K.P. Sasi


The first time I met Javed Anand was in the early eighties. I met him since my close friend Paul Kurien used to admire the significance of his work. Javed used to be part of a documentation centre at that time. Paul Kurien who was a brilliant mind is a deep memory even now for many common friends. I found Javed as a deeply reflective person, who is extremely focused in his work, warm and compassionate.


Later I came to know that he had joined the Times of India as a journalist and he had a partner called Teesta Setelvad who was also working as a journalist. After that I had various occasions to meet them individually as well as together in different places. I must confess that each meeting was inspiring for me as much as their relentless work, which made me an admirer of their dedication and passion.


When two senior journalists, Teesta Setelvad and Javed Anand left a well paid job and started a magazine called Communalism Combat, I never knew, that such a bold decision would become one of the greatest historical decisions of their personal lives which would connect the lives of millions of people later in this country – those who keep aspiring for a consistent dream of two words called `Secular India’ enshrined in the Indian Constitution. I never knew then, that their efforts would become such a prominent symbol in some of India’s greatest fights to preserve justice, peace and harmony in direct conflict with those machineries who play with the lives of millions of people using religion as a tool.

- _GIVEN TASK A_
How many lines of the records below contain the string "kern"? Reply with the number only.

Collection entries:
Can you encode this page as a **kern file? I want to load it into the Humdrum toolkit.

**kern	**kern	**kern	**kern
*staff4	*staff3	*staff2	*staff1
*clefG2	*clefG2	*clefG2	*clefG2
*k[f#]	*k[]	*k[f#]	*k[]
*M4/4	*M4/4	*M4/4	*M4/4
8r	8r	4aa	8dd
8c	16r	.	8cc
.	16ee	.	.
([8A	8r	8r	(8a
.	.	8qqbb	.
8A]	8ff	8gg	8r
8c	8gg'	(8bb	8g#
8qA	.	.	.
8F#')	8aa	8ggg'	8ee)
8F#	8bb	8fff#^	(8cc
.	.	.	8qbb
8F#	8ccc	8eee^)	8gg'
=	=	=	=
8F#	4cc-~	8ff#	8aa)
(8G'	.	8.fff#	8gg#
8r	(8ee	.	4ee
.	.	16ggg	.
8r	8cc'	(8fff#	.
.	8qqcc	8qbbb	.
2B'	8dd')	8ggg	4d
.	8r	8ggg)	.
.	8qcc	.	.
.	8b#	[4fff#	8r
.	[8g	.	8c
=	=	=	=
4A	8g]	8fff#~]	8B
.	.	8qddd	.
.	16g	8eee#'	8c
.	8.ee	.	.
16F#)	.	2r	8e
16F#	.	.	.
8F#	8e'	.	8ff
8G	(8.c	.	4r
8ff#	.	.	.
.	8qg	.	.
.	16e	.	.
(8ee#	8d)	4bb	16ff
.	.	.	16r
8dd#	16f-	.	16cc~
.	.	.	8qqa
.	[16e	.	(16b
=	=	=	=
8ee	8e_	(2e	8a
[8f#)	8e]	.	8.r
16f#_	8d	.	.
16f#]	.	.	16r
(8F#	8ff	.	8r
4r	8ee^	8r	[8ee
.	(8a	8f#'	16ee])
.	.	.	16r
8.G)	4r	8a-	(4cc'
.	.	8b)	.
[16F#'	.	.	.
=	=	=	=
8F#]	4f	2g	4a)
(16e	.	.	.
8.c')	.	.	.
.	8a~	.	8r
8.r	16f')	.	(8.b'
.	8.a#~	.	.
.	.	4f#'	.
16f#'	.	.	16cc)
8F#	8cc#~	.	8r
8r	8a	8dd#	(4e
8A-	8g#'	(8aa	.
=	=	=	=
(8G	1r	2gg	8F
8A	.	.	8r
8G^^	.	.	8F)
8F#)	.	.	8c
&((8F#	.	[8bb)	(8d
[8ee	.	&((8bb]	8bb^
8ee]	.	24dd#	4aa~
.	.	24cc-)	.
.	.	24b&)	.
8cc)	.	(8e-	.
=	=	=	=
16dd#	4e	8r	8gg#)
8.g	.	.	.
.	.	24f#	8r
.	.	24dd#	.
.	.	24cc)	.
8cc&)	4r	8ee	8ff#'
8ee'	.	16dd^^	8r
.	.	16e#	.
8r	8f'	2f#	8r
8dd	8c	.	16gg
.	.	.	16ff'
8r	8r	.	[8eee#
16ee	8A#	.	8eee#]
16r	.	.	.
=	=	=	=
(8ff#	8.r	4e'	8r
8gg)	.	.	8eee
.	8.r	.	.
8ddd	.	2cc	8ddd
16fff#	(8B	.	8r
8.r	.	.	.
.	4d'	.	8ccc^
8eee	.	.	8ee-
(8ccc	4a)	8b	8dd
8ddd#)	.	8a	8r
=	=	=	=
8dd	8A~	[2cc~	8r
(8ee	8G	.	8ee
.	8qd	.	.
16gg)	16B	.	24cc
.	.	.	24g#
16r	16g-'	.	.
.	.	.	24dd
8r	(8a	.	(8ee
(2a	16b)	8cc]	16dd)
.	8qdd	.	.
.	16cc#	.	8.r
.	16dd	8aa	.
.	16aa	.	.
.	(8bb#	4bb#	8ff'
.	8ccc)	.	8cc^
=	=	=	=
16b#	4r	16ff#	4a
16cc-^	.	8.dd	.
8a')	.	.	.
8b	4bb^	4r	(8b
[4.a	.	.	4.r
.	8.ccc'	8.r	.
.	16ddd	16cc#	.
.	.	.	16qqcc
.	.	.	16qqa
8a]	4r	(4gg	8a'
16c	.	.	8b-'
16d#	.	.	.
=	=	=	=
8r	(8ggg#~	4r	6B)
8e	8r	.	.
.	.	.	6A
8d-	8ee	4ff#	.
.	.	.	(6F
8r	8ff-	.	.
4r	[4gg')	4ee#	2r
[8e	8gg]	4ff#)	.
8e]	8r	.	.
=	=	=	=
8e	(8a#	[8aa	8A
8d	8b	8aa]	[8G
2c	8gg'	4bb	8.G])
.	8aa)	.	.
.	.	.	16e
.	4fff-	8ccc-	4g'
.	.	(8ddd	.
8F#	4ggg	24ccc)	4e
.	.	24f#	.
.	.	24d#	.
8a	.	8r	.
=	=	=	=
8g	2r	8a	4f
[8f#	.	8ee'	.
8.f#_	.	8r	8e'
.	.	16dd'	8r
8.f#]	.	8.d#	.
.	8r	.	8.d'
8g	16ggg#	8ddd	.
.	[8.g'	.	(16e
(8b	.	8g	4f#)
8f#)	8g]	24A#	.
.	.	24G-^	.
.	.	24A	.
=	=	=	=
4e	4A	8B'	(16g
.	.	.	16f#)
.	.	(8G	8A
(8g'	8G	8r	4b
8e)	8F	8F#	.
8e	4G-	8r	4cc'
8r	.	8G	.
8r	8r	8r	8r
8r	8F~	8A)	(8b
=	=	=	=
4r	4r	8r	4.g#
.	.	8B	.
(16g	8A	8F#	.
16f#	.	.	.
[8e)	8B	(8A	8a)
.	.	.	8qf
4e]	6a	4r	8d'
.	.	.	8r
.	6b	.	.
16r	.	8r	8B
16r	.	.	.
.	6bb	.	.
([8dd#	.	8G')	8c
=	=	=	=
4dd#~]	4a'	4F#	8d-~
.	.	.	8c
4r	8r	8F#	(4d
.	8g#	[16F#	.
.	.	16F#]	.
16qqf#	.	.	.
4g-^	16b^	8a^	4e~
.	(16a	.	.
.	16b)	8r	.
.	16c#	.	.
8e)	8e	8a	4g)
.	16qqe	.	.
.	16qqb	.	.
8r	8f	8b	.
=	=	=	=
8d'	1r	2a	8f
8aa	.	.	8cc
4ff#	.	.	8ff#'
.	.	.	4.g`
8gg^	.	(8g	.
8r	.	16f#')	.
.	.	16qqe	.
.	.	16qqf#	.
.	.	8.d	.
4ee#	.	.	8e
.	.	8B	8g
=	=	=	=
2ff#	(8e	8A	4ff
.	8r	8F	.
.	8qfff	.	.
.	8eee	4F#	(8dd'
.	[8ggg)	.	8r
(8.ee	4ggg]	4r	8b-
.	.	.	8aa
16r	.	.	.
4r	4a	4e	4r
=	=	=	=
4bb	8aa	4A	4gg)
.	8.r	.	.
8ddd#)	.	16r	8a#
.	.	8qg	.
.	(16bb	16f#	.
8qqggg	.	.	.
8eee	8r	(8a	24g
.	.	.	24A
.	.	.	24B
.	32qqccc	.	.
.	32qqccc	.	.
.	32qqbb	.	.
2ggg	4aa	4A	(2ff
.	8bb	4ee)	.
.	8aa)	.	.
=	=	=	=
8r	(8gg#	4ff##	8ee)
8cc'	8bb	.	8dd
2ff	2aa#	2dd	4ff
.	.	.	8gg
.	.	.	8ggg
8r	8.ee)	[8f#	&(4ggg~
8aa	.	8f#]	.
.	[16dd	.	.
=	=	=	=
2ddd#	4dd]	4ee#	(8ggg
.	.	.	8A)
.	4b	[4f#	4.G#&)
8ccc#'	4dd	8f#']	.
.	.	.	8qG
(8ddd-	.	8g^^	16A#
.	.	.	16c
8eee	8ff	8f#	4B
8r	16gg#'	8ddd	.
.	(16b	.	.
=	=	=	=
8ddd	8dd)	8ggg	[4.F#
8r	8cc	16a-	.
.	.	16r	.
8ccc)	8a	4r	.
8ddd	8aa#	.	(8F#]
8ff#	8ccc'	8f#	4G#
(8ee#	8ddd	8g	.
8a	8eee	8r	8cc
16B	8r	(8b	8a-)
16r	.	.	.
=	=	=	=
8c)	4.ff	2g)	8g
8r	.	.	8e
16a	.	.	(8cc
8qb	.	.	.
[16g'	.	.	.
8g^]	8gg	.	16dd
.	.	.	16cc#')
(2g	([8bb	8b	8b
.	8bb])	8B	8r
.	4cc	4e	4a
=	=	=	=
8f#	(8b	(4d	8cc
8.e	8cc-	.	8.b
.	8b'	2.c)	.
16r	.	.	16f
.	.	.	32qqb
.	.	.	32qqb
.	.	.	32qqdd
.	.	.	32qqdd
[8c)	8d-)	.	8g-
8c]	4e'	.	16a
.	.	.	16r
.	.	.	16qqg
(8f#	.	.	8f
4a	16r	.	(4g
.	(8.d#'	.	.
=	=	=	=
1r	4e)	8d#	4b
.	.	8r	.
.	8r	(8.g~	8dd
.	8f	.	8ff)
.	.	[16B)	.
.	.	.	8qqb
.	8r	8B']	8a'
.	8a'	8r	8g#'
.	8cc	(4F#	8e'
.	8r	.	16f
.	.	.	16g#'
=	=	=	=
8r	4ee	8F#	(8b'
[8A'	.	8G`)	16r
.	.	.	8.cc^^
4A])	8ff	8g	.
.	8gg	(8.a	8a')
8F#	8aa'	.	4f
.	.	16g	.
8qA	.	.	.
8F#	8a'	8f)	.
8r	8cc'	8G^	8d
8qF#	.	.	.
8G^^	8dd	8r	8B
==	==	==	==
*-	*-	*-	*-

- _GIVEN TASK B_
Copy the stretch of the passage about Javed Anand from "Later I came" through "dedication and passion.", swapping "partner" for "colleague".

- _WRITTEN RESPONSE A_
2

- _WRITTEN RESPONSE B_
Later I came to know that he had joined the Times of India as a journalist and he had a colleague called Teesta Setelvad who was also working as a journalist. After that I had various occasions to meet them individually as well as together in different places. I must confess that each meeting was inspiring for me as much as their relentless work, which made me an admirer of their dedication and passion.